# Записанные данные
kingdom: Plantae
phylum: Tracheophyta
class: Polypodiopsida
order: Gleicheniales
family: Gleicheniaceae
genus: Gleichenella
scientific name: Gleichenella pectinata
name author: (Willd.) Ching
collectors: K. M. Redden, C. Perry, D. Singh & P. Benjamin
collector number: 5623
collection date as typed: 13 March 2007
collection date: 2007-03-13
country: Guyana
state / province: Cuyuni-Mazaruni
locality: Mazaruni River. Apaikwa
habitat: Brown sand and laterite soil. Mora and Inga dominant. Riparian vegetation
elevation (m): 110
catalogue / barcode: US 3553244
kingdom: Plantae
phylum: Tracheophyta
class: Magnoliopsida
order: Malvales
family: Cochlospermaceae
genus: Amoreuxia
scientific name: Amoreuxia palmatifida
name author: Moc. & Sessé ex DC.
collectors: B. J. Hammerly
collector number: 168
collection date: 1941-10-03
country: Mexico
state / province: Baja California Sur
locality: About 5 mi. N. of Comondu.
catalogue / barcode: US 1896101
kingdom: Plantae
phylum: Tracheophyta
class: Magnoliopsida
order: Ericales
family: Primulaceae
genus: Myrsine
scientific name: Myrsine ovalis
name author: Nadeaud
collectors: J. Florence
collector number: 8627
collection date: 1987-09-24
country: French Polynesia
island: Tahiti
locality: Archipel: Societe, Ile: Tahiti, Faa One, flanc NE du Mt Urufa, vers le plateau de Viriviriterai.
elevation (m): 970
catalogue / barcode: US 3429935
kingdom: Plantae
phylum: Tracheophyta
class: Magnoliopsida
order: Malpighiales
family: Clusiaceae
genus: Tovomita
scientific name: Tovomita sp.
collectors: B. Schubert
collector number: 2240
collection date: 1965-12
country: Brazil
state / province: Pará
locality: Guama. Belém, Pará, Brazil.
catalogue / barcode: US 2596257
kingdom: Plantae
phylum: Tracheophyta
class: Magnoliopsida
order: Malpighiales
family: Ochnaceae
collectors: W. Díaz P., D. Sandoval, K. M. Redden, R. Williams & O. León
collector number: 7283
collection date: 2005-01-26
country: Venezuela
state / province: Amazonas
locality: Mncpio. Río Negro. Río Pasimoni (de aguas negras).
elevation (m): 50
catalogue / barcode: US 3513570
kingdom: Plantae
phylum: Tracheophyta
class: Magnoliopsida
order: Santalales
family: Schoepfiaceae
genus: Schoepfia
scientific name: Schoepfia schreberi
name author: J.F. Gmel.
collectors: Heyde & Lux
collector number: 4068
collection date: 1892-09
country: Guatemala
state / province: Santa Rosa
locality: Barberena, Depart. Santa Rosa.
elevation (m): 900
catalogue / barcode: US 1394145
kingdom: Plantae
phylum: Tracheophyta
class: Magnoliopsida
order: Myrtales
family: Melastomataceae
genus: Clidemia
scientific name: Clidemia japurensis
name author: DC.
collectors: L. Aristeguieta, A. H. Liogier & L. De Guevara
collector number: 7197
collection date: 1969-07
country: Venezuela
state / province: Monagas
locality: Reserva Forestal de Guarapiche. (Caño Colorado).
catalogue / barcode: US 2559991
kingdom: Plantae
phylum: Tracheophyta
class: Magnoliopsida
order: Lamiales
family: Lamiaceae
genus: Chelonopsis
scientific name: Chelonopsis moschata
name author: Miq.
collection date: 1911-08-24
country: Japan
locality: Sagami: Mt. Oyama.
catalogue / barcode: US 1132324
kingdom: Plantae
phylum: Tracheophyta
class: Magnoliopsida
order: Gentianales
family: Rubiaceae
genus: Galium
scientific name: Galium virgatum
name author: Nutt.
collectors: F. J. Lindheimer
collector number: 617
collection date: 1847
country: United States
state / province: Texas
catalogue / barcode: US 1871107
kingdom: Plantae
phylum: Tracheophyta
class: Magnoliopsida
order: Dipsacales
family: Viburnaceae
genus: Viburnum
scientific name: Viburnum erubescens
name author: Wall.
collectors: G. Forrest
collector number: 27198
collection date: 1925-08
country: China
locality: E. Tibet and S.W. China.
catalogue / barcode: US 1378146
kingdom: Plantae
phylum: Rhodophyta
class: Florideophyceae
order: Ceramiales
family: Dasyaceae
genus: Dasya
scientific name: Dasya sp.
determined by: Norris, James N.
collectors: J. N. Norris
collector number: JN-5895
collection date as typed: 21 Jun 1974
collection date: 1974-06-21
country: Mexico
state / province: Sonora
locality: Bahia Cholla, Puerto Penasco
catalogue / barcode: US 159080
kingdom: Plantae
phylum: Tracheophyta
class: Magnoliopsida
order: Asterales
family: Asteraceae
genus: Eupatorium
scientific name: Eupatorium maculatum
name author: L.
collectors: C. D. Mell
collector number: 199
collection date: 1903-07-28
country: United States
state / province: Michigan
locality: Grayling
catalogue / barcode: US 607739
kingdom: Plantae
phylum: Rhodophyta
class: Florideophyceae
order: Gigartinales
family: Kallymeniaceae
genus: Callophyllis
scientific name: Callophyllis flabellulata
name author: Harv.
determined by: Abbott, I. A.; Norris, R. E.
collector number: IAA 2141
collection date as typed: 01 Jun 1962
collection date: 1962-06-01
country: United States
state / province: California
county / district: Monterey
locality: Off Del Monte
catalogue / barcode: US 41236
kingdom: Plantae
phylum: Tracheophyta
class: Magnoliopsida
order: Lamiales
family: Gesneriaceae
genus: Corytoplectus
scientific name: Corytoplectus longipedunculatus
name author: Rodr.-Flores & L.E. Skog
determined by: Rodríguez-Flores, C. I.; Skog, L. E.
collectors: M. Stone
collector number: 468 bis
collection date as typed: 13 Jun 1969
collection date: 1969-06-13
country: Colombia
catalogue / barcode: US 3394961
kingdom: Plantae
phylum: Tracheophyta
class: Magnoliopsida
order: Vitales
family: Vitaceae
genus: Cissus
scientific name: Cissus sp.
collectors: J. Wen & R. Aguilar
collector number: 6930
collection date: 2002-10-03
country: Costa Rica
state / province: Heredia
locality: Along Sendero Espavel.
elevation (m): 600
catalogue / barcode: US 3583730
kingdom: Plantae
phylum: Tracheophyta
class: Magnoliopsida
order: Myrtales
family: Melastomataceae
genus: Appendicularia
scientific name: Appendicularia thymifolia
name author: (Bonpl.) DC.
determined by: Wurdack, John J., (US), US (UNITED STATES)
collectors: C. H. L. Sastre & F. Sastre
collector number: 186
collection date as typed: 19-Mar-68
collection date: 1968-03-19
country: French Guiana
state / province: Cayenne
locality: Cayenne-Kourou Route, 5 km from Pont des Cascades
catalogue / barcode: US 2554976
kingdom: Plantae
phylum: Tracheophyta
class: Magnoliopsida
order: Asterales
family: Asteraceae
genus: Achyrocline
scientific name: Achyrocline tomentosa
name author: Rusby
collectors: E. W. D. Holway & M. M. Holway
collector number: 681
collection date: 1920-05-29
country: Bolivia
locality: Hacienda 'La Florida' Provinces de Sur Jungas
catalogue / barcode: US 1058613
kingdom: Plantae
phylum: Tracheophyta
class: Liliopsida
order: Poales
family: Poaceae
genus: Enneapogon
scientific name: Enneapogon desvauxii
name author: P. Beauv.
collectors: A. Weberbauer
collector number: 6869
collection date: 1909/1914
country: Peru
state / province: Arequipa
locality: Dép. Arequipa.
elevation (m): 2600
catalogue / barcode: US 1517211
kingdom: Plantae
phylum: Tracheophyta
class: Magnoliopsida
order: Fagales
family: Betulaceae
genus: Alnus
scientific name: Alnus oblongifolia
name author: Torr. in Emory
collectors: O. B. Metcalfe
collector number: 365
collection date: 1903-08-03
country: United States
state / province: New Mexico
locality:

# ЗАДАНИЕ
Перепишите все приведённые выше записи строка в строку, ничего не меняя.

# ОТВЕТ
kingdom: Plantae
phylum: Tracheophyta
class: Polypodiopsida
order: Gleicheniales
family: Gleicheniaceae
genus: Gleichenella
scientific name: Gleichenella pectinata
name author: (Willd.) Ching
collectors: K. M. Redden, C. Perry, D. Singh & P. Benjamin
collector number: 5623
collection date as typed: 13 March 2007
collection date: 2007-03-13
country: Guyana
state / province: Cuyuni-Mazaruni
locality: Mazaruni River. Apaikwa
habitat: Brown sand and laterite soil. Mora and Inga dominant. Riparian vegetation
elevation (m): 110
catalogue / barcode: US 3553244
kingdom: Plantae
phylum: Tracheophyta
class: Magnoliopsida
order: Malvales
family: Cochlospermaceae
genus: Amoreuxia
scientific name: Amoreuxia palmatifida
name author: Moc. & Sessé ex DC.
collectors: B. J. Hammerly
collector number: 168
collection date: 1941-10-03
country: Mexico
state / province: Baja California Sur
locality: About 5 mi. N. of Comondu.
catalogue / barcode: US 1896101
kingdom: Plantae
phylum: Tracheophyta
class: Magnoliopsida
order: Ericales
family: Primulaceae
genus: Myrsine
scientific name: Myrsine ovalis
name author: Nadeaud
collectors: J. Florence
collector number: 8627
collection date: 1987-09-24
country: French Polynesia
island: Tahiti
locality: Archipel: Societe, Ile: Tahiti, Faa One, flanc NE du Mt Urufa, vers le plateau de Viriviriterai.
elevation (m): 970
catalogue / barcode: US 3429935
kingdom: Plantae
phylum: Tracheophyta
class: Magnoliopsida
order: Malpighiales
family: Clusiaceae
genus: Tovomita
scientific name: Tovomita sp.
collectors: B. Schubert
collector number: 2240
collection date: 1965-12
country: Brazil
state / province: Pará
locality: Guama. Belém, Pará, Brazil.
catalogue / barcode: US 2596257
kingdom: Plantae
phylum: Tracheophyta
class: Magnoliopsida
order: Malpighiales
family: Ochnaceae
collectors: W. Díaz P., D. Sandoval, K. M. Redden, R. Williams & O. León
collector number: 7283
collection date: 2005-01-26
country: Venezuela
state / province: Amazonas
locality: Mncpio. Río Negro. Río Pasimoni (de aguas negras).
elevation (m): 50
catalogue / barcode: US 3513570
kingdom: Plantae
phylum: Tracheophyta
class: Magnoliopsida
order: Santalales
family: Schoepfiaceae
genus: Schoepfia
scientific name: Schoepfia schreberi
name author: J.F. Gmel.
collectors: Heyde & Lux
collector number: 4068
collection date: 1892-09
country: Guatemala
state / province: Santa Rosa
locality: Barberena, Depart. Santa Rosa.
elevation (m): 900
catalogue / barcode: US 1394145
kingdom: Plantae
phylum: Tracheophyta
class: Magnoliopsida
order: Myrtales
family: Melastomataceae
genus: Clidemia
scientific name: Clidemia japurensis
name author: DC.
collectors: L. Aristeguieta, A. H. Liogier & L. De Guevara
collector number: 7197
collection date: 1969-07
country: Venezuela
state / province: Monagas
locality: Reserva Forestal de Guarapiche. (Caño Colorado).
catalogue / barcode: US 2559991
kingdom: Plantae
phylum: Tracheophyta
class: Magnoliopsida
order: Lamiales
family: Lamiaceae
genus: Chelonopsis
scientific name: Chelonopsis moschata
name author: Miq.
collection date: 1911-08-24
country: Japan
locality: Sagami: Mt. Oyama.
catalogue / barcode: US 1132324
kingdom: Plantae
phylum: Tracheophyta
class: Magnoliopsida
order: Gentianales
family: Rubiaceae
genus: Galium
scientific name: Galium virgatum
name author: Nutt.
collectors: F. J. Lindheimer
collector number: 617
collection date: 1847
country: United States
state / province: Texas
catalogue / barcode: US 1871107
kingdom: Plantae
phylum: Tracheophyta
class: Magnoliopsida
order: Dipsacales
family: Viburnaceae
genus: Viburnum
scientific name: Viburnum erubescens
name author: Wall.
collectors: G. Forrest
collector number: 27198
collection date: 1925-08
country: China
locality: E. Tibet and S.W. China.
catalogue / barcode: US 1378146
kingdom: Plantae
phylum: Rhodophyta
class: Florideophyceae
order: Ceramiales
family: Dasyaceae
genus: Dasya
scientific name: Dasya sp.
determined by: Norris, James N.
collectors: J. N. Norris
collector number: JN-5895
collection date as typed: 21 Jun 1974
collection date: 1974-06-21
country: Mexico
state / province: Sonora
locality: Bahia Cholla, Puerto Penasco
catalogue / barcode: US 159080
kingdom: Plantae
phylum: Tracheophyta
class: Magnoliopsida
order: Asterales
family: Asteraceae
genus: Eupatorium
scientific name: Eupatorium maculatum
name author: L.
collectors: C. D. Mell
collector number: 199
collection date: 1903-07-28
country: United States
state / province: Michigan
locality: Grayling
catalogue / barcode: US 607739
kingdom: Plantae
phylum: Rhodophyta
class: Florideophyceae
order: Gigartinales
family: Kallymeniaceae
genus: Callophyllis
scientific name: Callophyllis flabellulata
name author: Harv.
determined by: Abbott, I. A.; Norris, R. E.
collector number: IAA 2141
collection date as typed: 01 Jun 1962
collection date: 1962-06-01
country: United States
state / province: California
county / district: Monterey
locality: Off Del Monte
catalogue / barcode: US 41236
kingdom: Plantae
phylum: Tracheophyta
class: Magnoliopsida
order: Lamiales
family: Gesneriaceae
genus: Corytoplectus
scientific name: Corytoplectus longipedunculatus
name author: Rodr.-Flores & L.E. Skog
determined by: Rodríguez-Flores, C. I.; Skog, L. E.
collectors: M. Stone
collector number: 468 bis
collection date as typed: 13 Jun 1969
collection date: 1969-06-13
country: Colombia
catalogue / barcode: US 3394961
kingdom: Plantae
phylum: Tracheophyta
class: Magnoliopsida
order: Vitales
family: Vitaceae
genus: Cissus
scientific name: Cissus sp.
collectors: J. Wen & R. Aguilar
collector number: 6930
collection date: 2002-10-03
country: Costa Rica
state / province: Heredia
locality: Along Sendero Espavel.
elevation (m): 600
catalogue / barcode: US 3583730
kingdom: Plantae
phylum: Tracheophyta
class: Magnoliopsida
order: Myrtales
family: Melastomataceae
genus: Appendicularia
scientific name: Appendicularia thymifolia
name author: (Bonpl.) DC.
determined by: Wurdack, John J., (US), US (UNITED STATES)
collectors: C. H. L. Sastre & F. Sastre
collector number: 186
collection date as typed: 19-Mar-68
collection date: 1968-03-19
country: French Guiana
state / province: Cayenne
locality: Cayenne-Kourou Route, 5 km from Pont des Cascades
catalogue / barcode: US 2554976
kingdom: Plantae
phylum: Tracheophyta
class: Magnoliopsida
order: Asterales
family: Asteraceae
genus: Achyrocline
scientific name: Achyrocline tomentosa
name author: Rusby
collectors: E. W. D. Holway & M. M. Holway
collector number: 681
collection date: 1920-05-29
country: Bolivia
locality: Hacienda 'La Florida' Provinces de Sur Jungas
catalogue / barcode: US 1058613
kingdom: Plantae
phylum: Tracheophyta
class: Liliopsida
order: Poales
family: Poaceae
genus: Enneapogon
scientific name: Enneapogon desvauxii
name author: P. Beauv.
collectors: A. Weberbauer
collector number: 6869
collection date: 1909/1914
country: Peru
state / province: Arequipa
locality: Dép. Arequipa.
elevation (m): 2600
catalogue / barcode: US 1517211
kingdom: Plantae
phylum: Tracheophyta
class: Magnoliopsida
order: Fagales
family: Betulaceae
genus: Alnus
scientific name: Alnus oblongifolia
name author: Torr. in Emory
collectors: O. B. Metcalfe
collector number: 365
collection date: 1903-08-03
country: United States
state / province: New Mexico
locality:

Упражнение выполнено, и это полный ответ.